One of my most recognized photographs is of a Joshua tree. To many people, it is simply a striking desert portrait, resilient, elegant, iconic. But to me, that image is terrifying. I took it while in a compromising situation with my ex, deep in a national park with no phone service. At one point, I fainted and dropped to the ground. When I regained consciousness, I was disoriented, scared, and overwhelmed with relief that I was alive. The desert felt vast and indifferent. The sky offered no comfort. The tree stood there anyway. Every time I see that photograph, my body remembers the fear before my mind remembers the beauty. I will learn several months later after it happened in other scenarios that this was a vasovagal syncope which is an overwhelm to the nervous system and it caused a blackout. Basically a trauma response that leaves you unconscious and terrified in the desert.
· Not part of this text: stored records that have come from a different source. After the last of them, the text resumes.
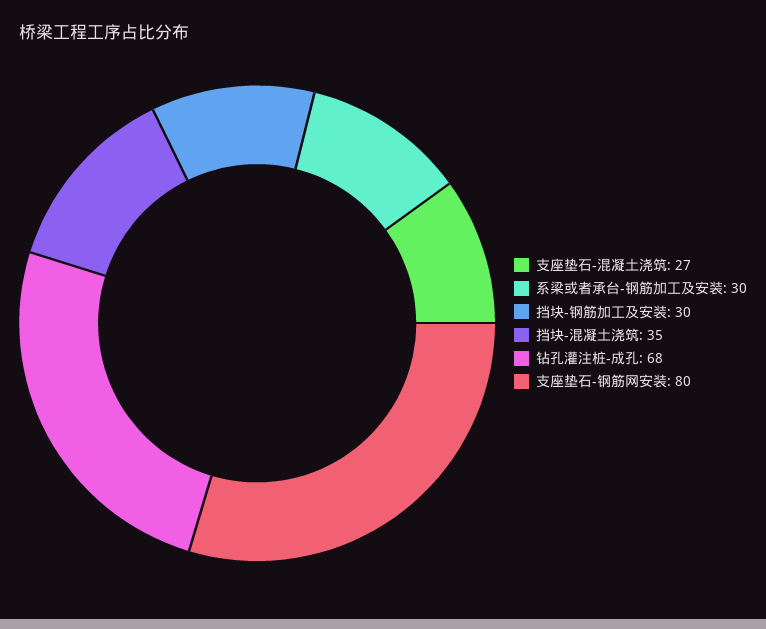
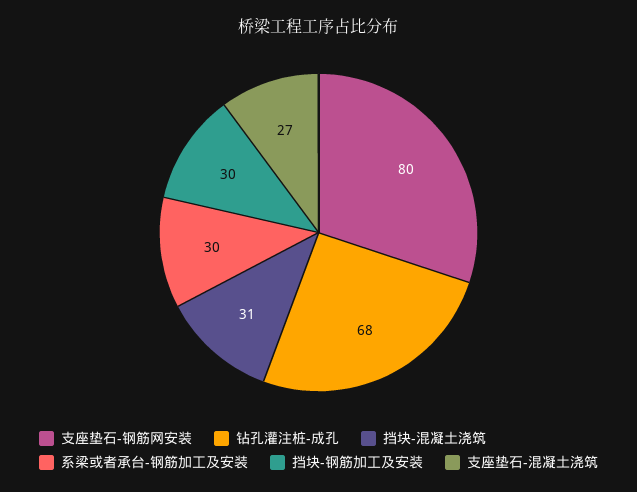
  {
    "支座垫石-混凝土浇筑": 27,
    "系梁或者承台-钢筋加工及安装": 30,
    "挡块-钢筋加工及安装": 30,
-   "挡块-混凝土浇筑": 35,
+   "挡块-混凝土浇筑": 31,
    "钻孔灌注桩-成孔": 68,
    "支座垫石-钢筋网安装": 80
  }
That Joshua tree has since become a symbol for me, not just of beauty, but of malleability. Yucca trees grow twisted and contorted because of relentless wind, harsh sun, and barren soil. Their shape is not accidental. It is a physical record of adaptation to inhospitable conditions. They are beautiful not despite their struggle, but because of it. In fact they are thriving in the harsh, desolate climate of the desert. That night in the desert, I was being shaped too, by circumstances I did not choose, by fear I did not expect, by survival instincts I did not know I carried. The photograph holds that story, even if no one else sees it. The product looks serene. The process was anything but.
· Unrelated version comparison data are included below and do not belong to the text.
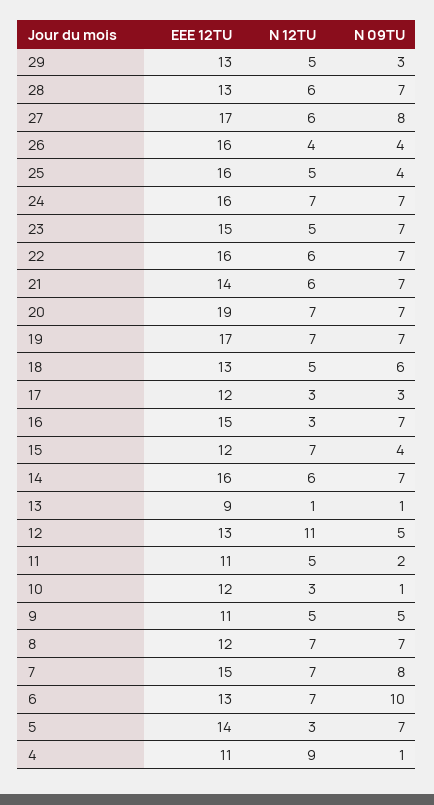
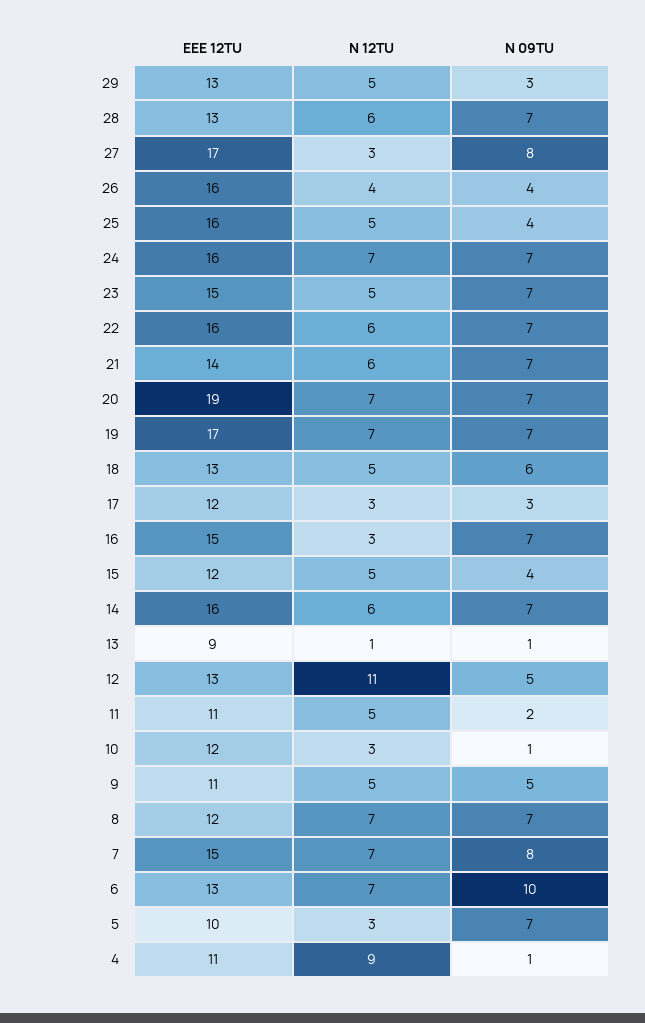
  {
    "EEE 12TU": {
      "29": 13,
      "28": 13,
      "27": 17,
      "26": 16,
      "25": 16,
      "24": 16,
      "23": 15,
      "22": 16,
      "21": 14,
      "20": 19,
      "19": 17,
      "18": 13,
      "17": 12,
      "16": 15,
      "15": 12,
      "14": 16,
      "13": 9,
      "12": 13,
      "11": 11,
      "10": 12,
      "9": 11,
      "8": 12,
      "7": 15,
      "6": 13,
-     "5": 14,
+     "5": 10,
      "4": 11
    },
    "N 12TU": {
      "29": 5,
      "28": 6,
-     "27": 6,
+     "27": 3,
      "26": 4,
      "25": 5,
      "24": 7,
      "23": 5,
      "22": 6,
      "21": 6,
      "20": 7,
      "19": 7,
      "18": 5,
      "17": 3,
      "16": 3,
-     "15": 7,
+     "15": 5,
      "14": 6,
      "13": 1,
      "12": 11,
      "11": 5,
      "10": 3,
      "9": 5,
      "8": 7,
      "7": 7,
      "6": 7,
      "5": 3,
      "4": 9
    },
    "N 09TU": {
      "29": 3,
      "28": 7,
      "27": 8,
      "26": 4,
      "25": 4,
      "24": 7,
      "23": 7,
      "22": 7,
      "21": 7,
      "20": 7,
      "19": 7,
      "18": 6,
      "17": 3,
      "16": 7,
      "15": 4,
      "14": 7,
      "13": 1,
      "12": 5,
      "11": 2,
      "10": 1,
      "9": 5,
      "8": 7,
      "7": 8,
      "6": 10,
      "5": 7,
      "4": 1
    }
  }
This gap between what an image means to its maker and what it offers to its audience is the heart of my work. Viewers bring their own stories, histories, projections, and emotional needs to each photograph. They may feel peace where I felt terror, awe where I felt grief, grounding where I felt loss. Neither experience is wrong. But they exist on entirely different planes. The product is portable, legible, and shareable. The process is private, embodied, and often unspeakable. In this way, photography becomes a profound study in dissonance. Beauty can emerge from devastation. Calm can be born from chaos. Light can be captured in moments that feel internally dark.
This project lives precisely in that tension. It is not just about what the photographs look like as a product, but what they cost in the process. It is about honoring the grief, fear, longing, and survival embedded in the making, not just admiring the beauty of the made thing. It is about recognizing that art often functions as emotional alchemy, transforming pain into something luminous without erasing the pain itself. In grief, as in photography, process is where the real work happens. Product is simply the visible residue of an invisible becoming. And sometimes the most important story is not what you see, but what the artist had to survive in order to show it to you.